Here is a quick tutorial on a light purplish/wine coloured eye makeup!


  	You may be shocked at the before and after picture, I do not have black eyes, I didn't get too much sleep last night and I don't know why I had such bag under my eyes!

  	I didn't do anything special to hide them, I moisturized, and put a clear primer on then just straight foundation.

  	Also, I apologize for the poor quality I took the pictures with my cell phone as I got ready this morning.

  	BEFORE:








  	The first picture is with no makeup at all, and the second is with just foundation on.


  	AFTER:









  	STEP ONE:

  	Start with a freshly foundation-ed face.
  	In this picture I have also put blush on.







  	STEP TWO:

  	Place your wine coloured eyeshadow ( I used MAC's Star Violet)on the corners of your eyes and make a small cat eye as seen below, I have taken lots of pictures here so you can get the idea.


















  	STEP THREE:

  	Place a lighter colour on the lid. (I used a lighter champagne colour from a palette I own)
  	I find doing this step after putting eyeshadow on the corners and in the crease allows the colours to blend better and create a softer look.

















  	If you feel the need to, you can darken up your crease and the corners if you feel you aren't achieving the look you desire.

  	STEP FOUR:

  	Place eyeliner (I used Sephora's liquid eyeliner in black, but you can use whatever you have) on the upper eyelid only. Extend the end of the eyeliner past the eye to create a cat eye. You will also notice that I only placed it on 3/4 of the eyelid. I find this prevents making your eyes look too close together. It also make the look more everyday and a little bit lighter. (Which is good for blondes and other fair haired damsels)

















  	STEP FIVE:

  	Mascara Time! I used the Kat Von D brand in black. In my opinion, you can never have too much mascara on, so curl those lashes and put as many coats as you'd like on!












  	VIOLA!

  	You're done!
  	I will post some pictures of the finished look with glasses and without! 
  	This is a nice, easy everyday look that can easily be spiced up to go out in. 

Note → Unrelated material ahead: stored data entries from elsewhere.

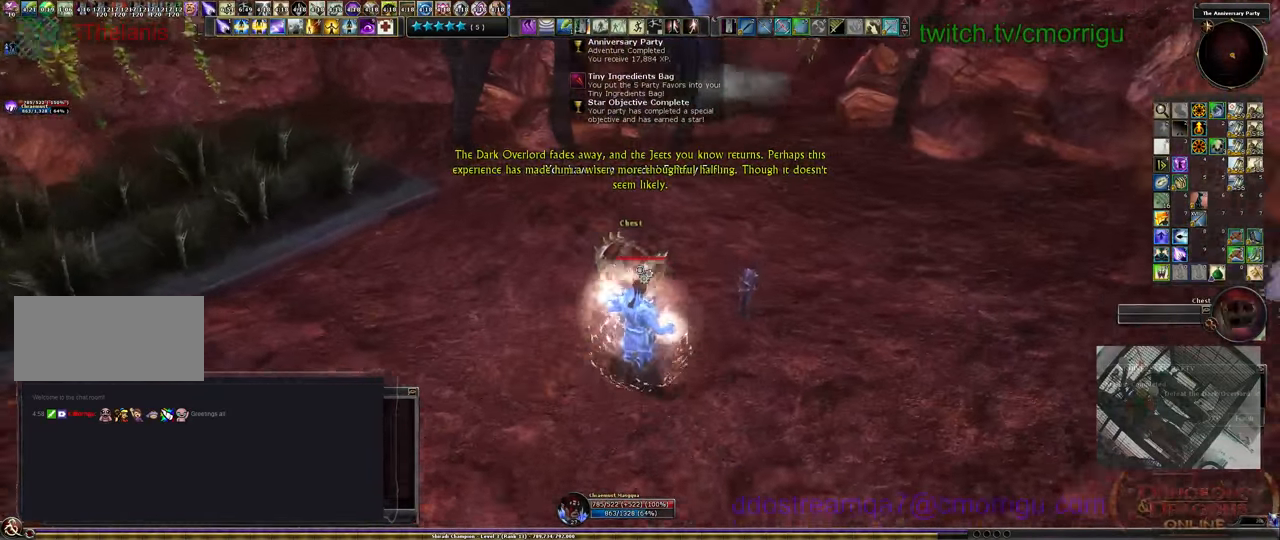
{"keys": [], "events": []}
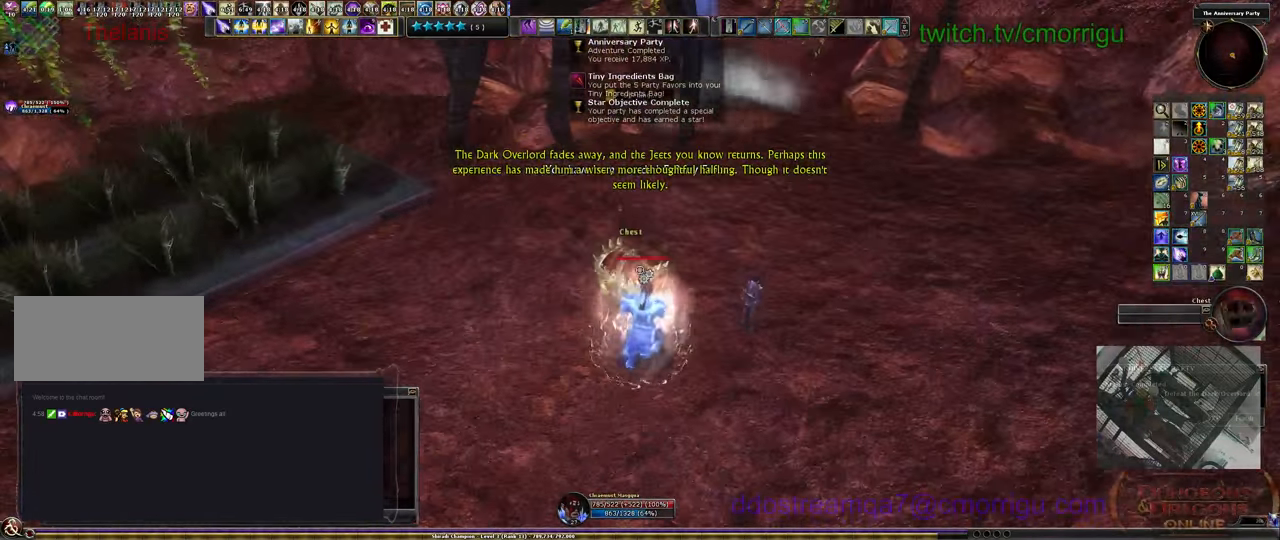
{"keys": [], "events": []}
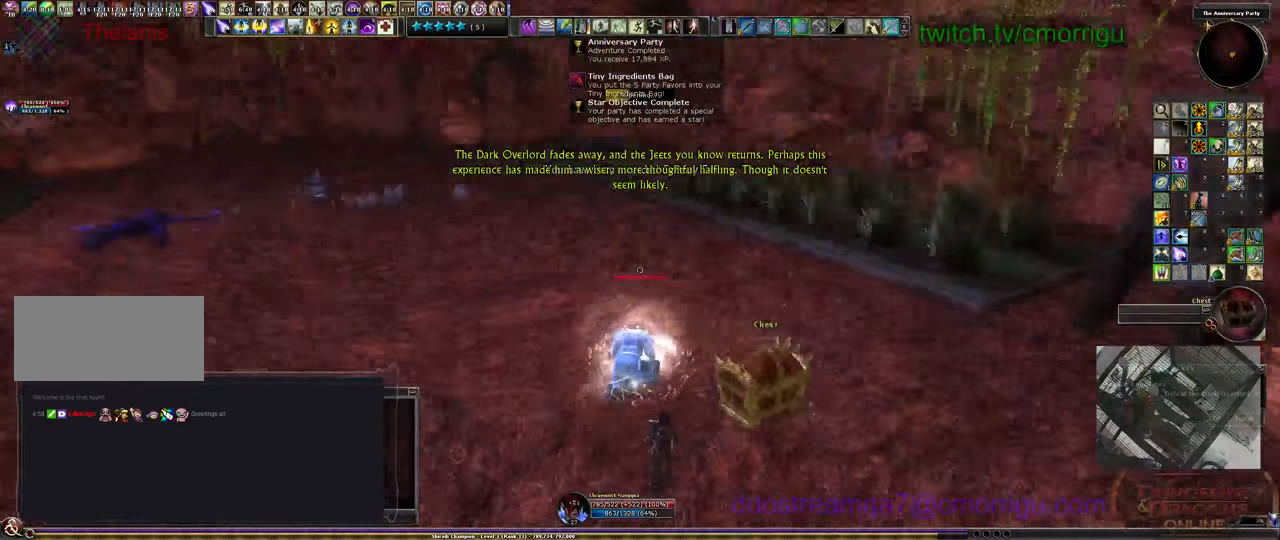
{"keys": [], "events": []}
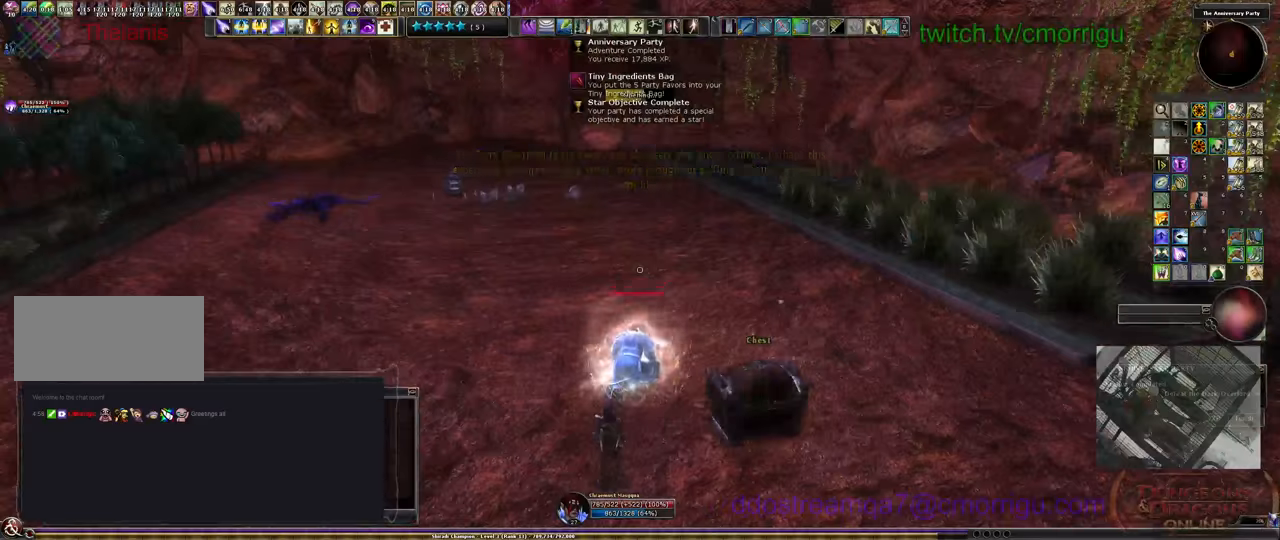
{"keys": [], "events": []}
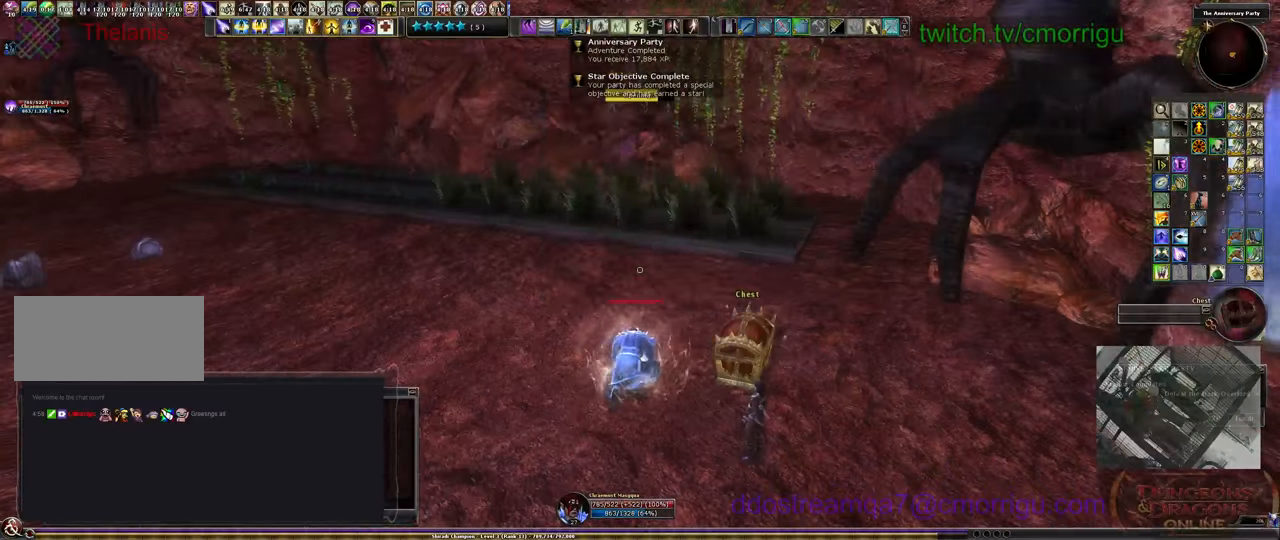
{"keys": [], "events": []}
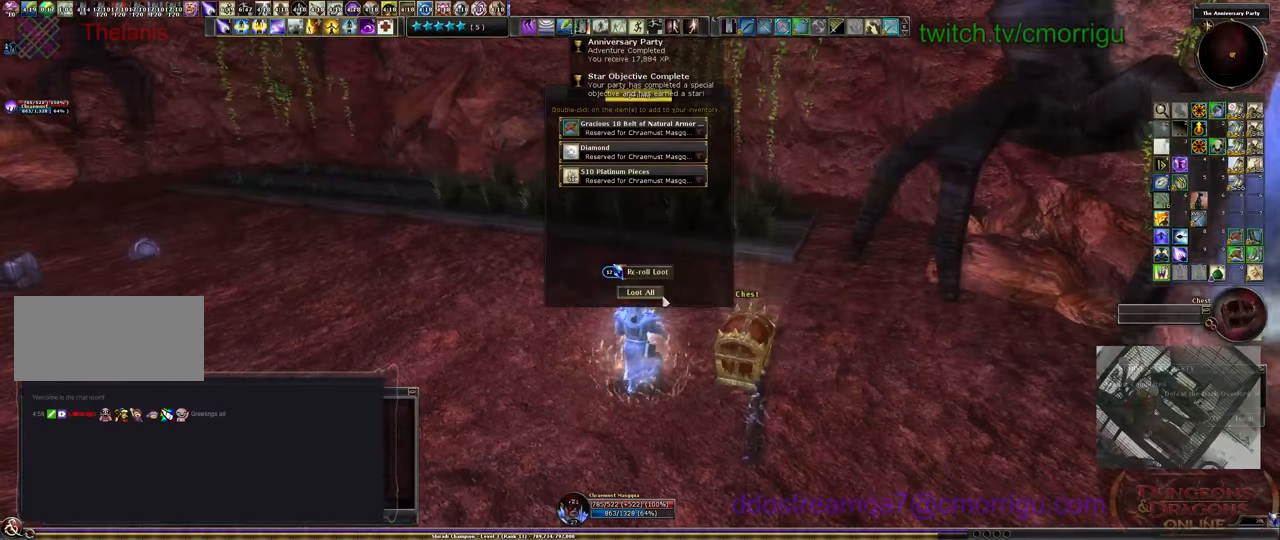
{"keys": [], "events": []}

  	If you have any questions I will be happy to answer them!
  	I apologize for the poor picture quality again and the lack of product I used and brushes and whatnot!
  	Just felt like doing a quick one for you all.

  	Hope you all enjoyed. 

  	Jesse.

  	You will see that I paired it with a bright pink lipstick! It will work well with any colour IMO, just experiment.
  	I also apologize that the colours look a little skewed, but I hope that you like it!


----------



## Sexy Sadie (Aug 9, 2012)

Great, thank you.


----------